May 27th, 2008

I’m getting used to being totally at the whim of my emotions. They’re running the show at the moment, the autocrats dictating how I’ll experience life from one day to the next. Wake up on a weekday morning — I’m alone, but in a now-familiar place, sunlight streaming in, everything’s fine. Shower, eat breakfast, walk out the door — beautiful day, feeling good, life is a pretty nice place to be, all in all. Reach my subway stop just in time to see a man kissing his wife goodbye and — Boom! I dissolve into tears. Wipe, rinse, repeat.

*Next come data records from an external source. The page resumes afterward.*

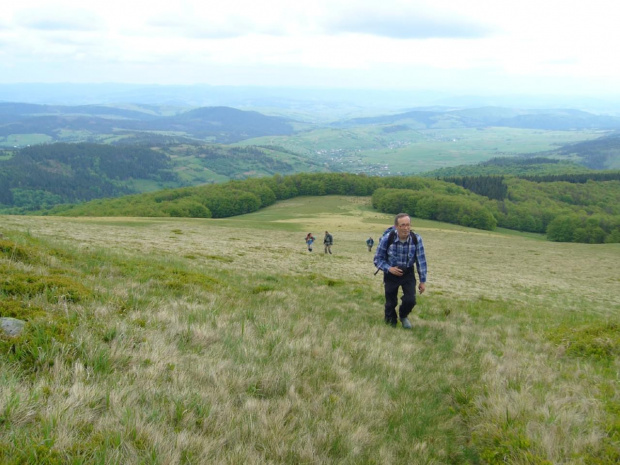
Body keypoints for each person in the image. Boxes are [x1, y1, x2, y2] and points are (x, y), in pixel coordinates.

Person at [373, 213, 427, 329]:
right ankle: (390, 324)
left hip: (408, 273)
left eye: (408, 225)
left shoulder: (416, 239)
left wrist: (422, 281)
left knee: (410, 300)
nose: (406, 228)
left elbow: (421, 261)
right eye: (402, 225)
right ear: (396, 226)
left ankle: (403, 315)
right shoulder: (387, 239)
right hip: (391, 274)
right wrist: (389, 269)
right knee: (390, 302)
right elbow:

At night I come home and read wrenching stories about the human misery in China and Burma (screw “Myanmar” — when you willingly decline to inform your citizens that a massive, deadly cyclone is heading straight towards their heads, you lose the right to quibble over names) and pore through books about the starvation caused by overpopulation, our inability to control the AIDS epidemic, the upswing in human trafficking — the list goes on. Here, I tell myself, is real suffering — in the gamble of human existence, these people lost it all without even getting a chance to bet. Compared to them, I’ve got a winning hand. What do I have to be upset about?

But it’s a pointless tactic, trying to guilt yourself into not feeling bad by telling yourself that other people feel worse. The guilt does nothing to relieve the sorrow, and then the two exist as separate hurts — sort of like trying to heal a broken leg by slashing your arm with a Bowie knife. Unhappiness, I’ve learned, can live quite comfortably on its own, feeding off whatever it can, and it doesn’t respond to logical reasoning or concise arguments — picture trying to ward off a nasty case of food poisoning by explaining to the microbes that “there are people dying of cholera, which is far worse than what you could ever do to me, so you may as well quit now.”

So I figure nothing to do but wait it out — everything ends eventually — and accept the fact that whatever upset I’m carrying now will give me something to remember fondly when something even worse lumbers down the road.